Fatoumata Dembélé Diarra (born 15 February 1949 in Koulikoro) is a Malian lawyer and judge. She has been a judge for the International Criminal Tribunal for the former Yugoslavia (ICTY) and has been a judge of the International Criminal Court since 2003.

Dembélé Diarra received a Bachelor of Laws from Dakar University and a Master of Laws from the  (national college of public administration). She is also a graduate of the École Nationale de la Magistrature in Paris.

In Mali, she has been an examining magistrate, the president of the country's Assize Court, the president of the Criminal Chamber of the Bamako Appeals Court, and the national director of the Justice Department of Mali.

Instruction 1 ->
Pick out every line of the records that contains the string "sketchPlane", matching its case exactly.

[Lines of data]
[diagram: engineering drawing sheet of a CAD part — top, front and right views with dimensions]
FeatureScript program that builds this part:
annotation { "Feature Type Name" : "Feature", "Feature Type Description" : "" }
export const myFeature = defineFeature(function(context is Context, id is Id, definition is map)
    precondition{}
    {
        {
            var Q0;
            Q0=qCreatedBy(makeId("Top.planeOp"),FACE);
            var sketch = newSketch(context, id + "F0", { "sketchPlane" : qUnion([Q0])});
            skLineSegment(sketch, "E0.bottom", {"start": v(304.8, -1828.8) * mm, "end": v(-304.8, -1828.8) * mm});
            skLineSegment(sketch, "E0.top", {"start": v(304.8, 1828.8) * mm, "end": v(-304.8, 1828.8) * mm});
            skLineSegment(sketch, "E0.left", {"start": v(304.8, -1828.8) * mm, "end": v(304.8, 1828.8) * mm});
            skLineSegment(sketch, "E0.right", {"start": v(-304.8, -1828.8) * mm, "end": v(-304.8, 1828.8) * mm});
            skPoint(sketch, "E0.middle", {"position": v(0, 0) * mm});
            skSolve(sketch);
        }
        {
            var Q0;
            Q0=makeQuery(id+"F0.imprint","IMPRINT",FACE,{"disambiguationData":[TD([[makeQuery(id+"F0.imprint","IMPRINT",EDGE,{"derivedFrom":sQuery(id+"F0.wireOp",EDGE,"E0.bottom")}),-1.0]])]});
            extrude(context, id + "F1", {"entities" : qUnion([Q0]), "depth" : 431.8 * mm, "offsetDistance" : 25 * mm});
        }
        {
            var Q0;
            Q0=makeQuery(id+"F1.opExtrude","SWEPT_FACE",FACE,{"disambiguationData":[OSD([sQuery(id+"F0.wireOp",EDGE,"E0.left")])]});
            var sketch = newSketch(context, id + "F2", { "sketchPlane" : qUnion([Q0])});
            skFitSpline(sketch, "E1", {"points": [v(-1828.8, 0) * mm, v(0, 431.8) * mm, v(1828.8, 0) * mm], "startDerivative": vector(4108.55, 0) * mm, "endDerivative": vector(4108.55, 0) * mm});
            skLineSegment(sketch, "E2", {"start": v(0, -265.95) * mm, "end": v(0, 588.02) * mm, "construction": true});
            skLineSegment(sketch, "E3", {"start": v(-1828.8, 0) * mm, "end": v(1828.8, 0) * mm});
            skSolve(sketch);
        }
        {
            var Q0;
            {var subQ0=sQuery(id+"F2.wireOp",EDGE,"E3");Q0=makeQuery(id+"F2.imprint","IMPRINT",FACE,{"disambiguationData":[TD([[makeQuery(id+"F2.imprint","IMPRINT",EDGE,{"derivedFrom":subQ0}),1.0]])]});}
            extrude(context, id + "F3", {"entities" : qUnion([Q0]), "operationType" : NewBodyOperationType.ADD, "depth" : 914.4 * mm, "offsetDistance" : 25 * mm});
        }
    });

Instruction 2 ->
Reproduce word for word the part of the biography of Fatoumata Dembélé Diarra that opens with the words containing "In Mali, she" and closes with "Department of Mali.".

Written solution 1 ->
            var sketch = newSketch(context, id + "F0", { "sketchPlane" : qUnion([Q0])});
            var sketch = newSketch(context, id + "F2", { "sketchPlane" : qUnion([Q0])});

Written solution 2 ->
In Mali, she has been an examining magistrate, the president of the country's Assize Court, the president of the Criminal Chamber of the Bamako Appeals Court, and the national director of the Justice Department of Mali.